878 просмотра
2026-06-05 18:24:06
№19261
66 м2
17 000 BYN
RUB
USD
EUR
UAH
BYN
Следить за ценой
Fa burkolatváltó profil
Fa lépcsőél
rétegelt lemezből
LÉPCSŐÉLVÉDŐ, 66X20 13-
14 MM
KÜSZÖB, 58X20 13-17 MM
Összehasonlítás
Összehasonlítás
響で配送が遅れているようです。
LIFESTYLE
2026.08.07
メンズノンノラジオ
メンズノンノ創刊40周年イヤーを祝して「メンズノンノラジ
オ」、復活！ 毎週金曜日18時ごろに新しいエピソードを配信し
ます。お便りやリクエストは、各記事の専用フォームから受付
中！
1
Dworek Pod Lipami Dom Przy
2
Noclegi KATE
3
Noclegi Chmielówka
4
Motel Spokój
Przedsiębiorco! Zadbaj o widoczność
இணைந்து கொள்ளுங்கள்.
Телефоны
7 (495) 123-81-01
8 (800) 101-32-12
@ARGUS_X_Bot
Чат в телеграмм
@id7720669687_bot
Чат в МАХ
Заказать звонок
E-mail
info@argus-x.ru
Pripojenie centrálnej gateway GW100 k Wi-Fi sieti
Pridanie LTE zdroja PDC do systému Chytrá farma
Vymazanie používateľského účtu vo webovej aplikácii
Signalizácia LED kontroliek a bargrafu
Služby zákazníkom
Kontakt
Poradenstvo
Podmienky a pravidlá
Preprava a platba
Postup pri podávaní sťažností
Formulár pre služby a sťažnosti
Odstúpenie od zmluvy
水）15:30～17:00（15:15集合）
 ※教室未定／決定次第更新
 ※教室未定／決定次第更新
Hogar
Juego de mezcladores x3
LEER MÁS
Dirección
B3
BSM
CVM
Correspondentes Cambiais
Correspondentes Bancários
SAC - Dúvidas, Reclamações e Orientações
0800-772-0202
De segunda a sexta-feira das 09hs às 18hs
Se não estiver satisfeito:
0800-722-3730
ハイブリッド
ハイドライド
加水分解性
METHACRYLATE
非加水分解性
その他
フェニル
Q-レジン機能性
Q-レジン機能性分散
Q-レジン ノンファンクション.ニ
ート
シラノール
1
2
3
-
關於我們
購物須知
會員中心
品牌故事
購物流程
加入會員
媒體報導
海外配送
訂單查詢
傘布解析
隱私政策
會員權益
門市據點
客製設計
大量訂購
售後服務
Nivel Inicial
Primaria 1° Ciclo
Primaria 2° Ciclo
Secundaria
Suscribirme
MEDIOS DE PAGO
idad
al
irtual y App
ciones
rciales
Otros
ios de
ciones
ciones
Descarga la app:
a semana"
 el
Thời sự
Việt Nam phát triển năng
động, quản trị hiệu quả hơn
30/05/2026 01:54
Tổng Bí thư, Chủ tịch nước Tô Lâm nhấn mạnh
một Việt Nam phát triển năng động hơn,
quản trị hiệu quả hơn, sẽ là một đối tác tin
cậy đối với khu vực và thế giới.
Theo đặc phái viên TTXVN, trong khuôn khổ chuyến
+ + +
# PROBLEM REQUIREMENTS:
Format the lines above as a JSON list of strings, one string per line, leaving out any blank lines.

# ANSWER SECTION:
[
  "878 просмотра",
  "2026-06-05 18:24:06",
  "№19261",
  "66 м2",
  "17 000 BYN",
  "RUB",
  "USD",
  "EUR",
  "UAH",
  "BYN",
  "Следить за ценой",
  "Fa burkolatváltó profil",
  "Fa lépcsőél",
  "rétegelt lemezből",
  "LÉPCSŐÉLVÉDŐ, 66X20 13-",
  "14 MM",
  "KÜSZÖB, 58X20 13-17 MM",
  "Összehasonlítás",
  "Összehasonlítás",
  "響で配送が遅れているようです。",
  "LIFESTYLE",
  "2026.08.07",
  "メンズノンノラジオ",
  "メンズノンノ創刊40周年イヤーを祝して「メンズノンノラジ",
  "オ」、復活！ 毎週金曜日18時ごろに新しいエピソードを配信し",
  "ます。お便りやリクエストは、各記事の専用フォームから受付",
  "中！",
  "1",
  "Dworek Pod Lipami Dom Przy",
  "2",
  "Noclegi KATE",
  "3",
  "Noclegi Chmielówka",
  "4",
  "Motel Spokój",
  "Przedsiębiorco! Zadbaj o widoczność",
  "இணைந்து கொள்ளுங்கள்.",
  "Телефоны",
  "7 (495) 123-81-01",
  "8 (800) 101-32-12",
  "@ARGUS_X_Bot",
  "Чат в телеграмм",
  "@id7720669687_bot",
  "Чат в МАХ",
  "Заказать звонок",
  "E-mail",
  "info@argus-x.ru",
  "Pripojenie centrálnej gateway GW100 k Wi-Fi sieti",
  "Pridanie LTE zdroja PDC do systému Chytrá farma",
  "Vymazanie používateľského účtu vo webovej aplikácii",
  "Signalizácia LED kontroliek a bargrafu",
  "Služby zákazníkom",
  "Kontakt",
  "Poradenstvo",
  "Podmienky a pravidlá",
  "Preprava a platba",
  "Postup pri podávaní sťažností",
  "Formulár pre služby a sťažnosti",
  "Odstúpenie od zmluvy",
  "水）15:30～17:00（15:15集合）",
  " ※教室未定／決定次第更新",
  " ※教室未定／決定次第更新",
  "Hogar",
  "Juego de mezcladores x3",
  "LEER MÁS",
  "Dirección",
  "B3",
  "BSM",
  "CVM",
  "Correspondentes Cambiais",
  "Correspondentes Bancários",
  "SAC - Dúvidas, Reclamações e Orientações",
  "0800-772-0202",
  "De segunda a sexta-feira das 09hs às 18hs",
  "Se não estiver satisfeito:",
  "0800-722-3730",
  "ハイブリッド",
  "ハイドライド",
  "加水分解性",
  "METHACRYLATE",
  "非加水分解性",
  "その他",
  "フェニル",
  "Q-レジン機能性",
  "Q-レジン機能性分散",
  "Q-レジン ノンファンクション.ニ",
  "ート",
  "シラノール",
  "1",
  "2",
  "3",
  "-",
  "關於我們",
  "購物須知",
  "會員中心",
  "品牌故事",
  "購物流程",
  "加入會員",
  "媒體報導",
  "海外配送",
  "訂單查詢",
  "傘布解析",
  "隱私政策",
  "會員權益",
  "門市據點",
  "客製設計",
  "大量訂購",
  "售後服務",
  "Nivel Inicial",
  "Primaria 1° Ciclo",
  "Primaria 2° Ciclo",
  "Secundaria",
  "Suscribirme",
  "MEDIOS DE PAGO",
  "idad",
  "al",
  "irtual y App",
  "ciones",
  "rciales",
  "Otros",
  "ios de",
  "ciones",
  "ciones",
  "Descarga la app:",
  "a semana\"",
  " el",
  "Thời sự",
  "Việt Nam phát triển năng",
  "động, quản trị hiệu quả hơn",
  "30/05/2026 01:54",
  "Tổng Bí thư, Chủ tịch nước Tô Lâm nhấn mạnh",
  "một Việt Nam phát triển năng động hơn,",
  "quản trị hiệu quả hơn, sẽ là một đối tác tin",
  "cậy đối với khu vực và thế giới.",
  "Theo đặc phái viên TTXVN, trong khuôn khổ chuyến"
]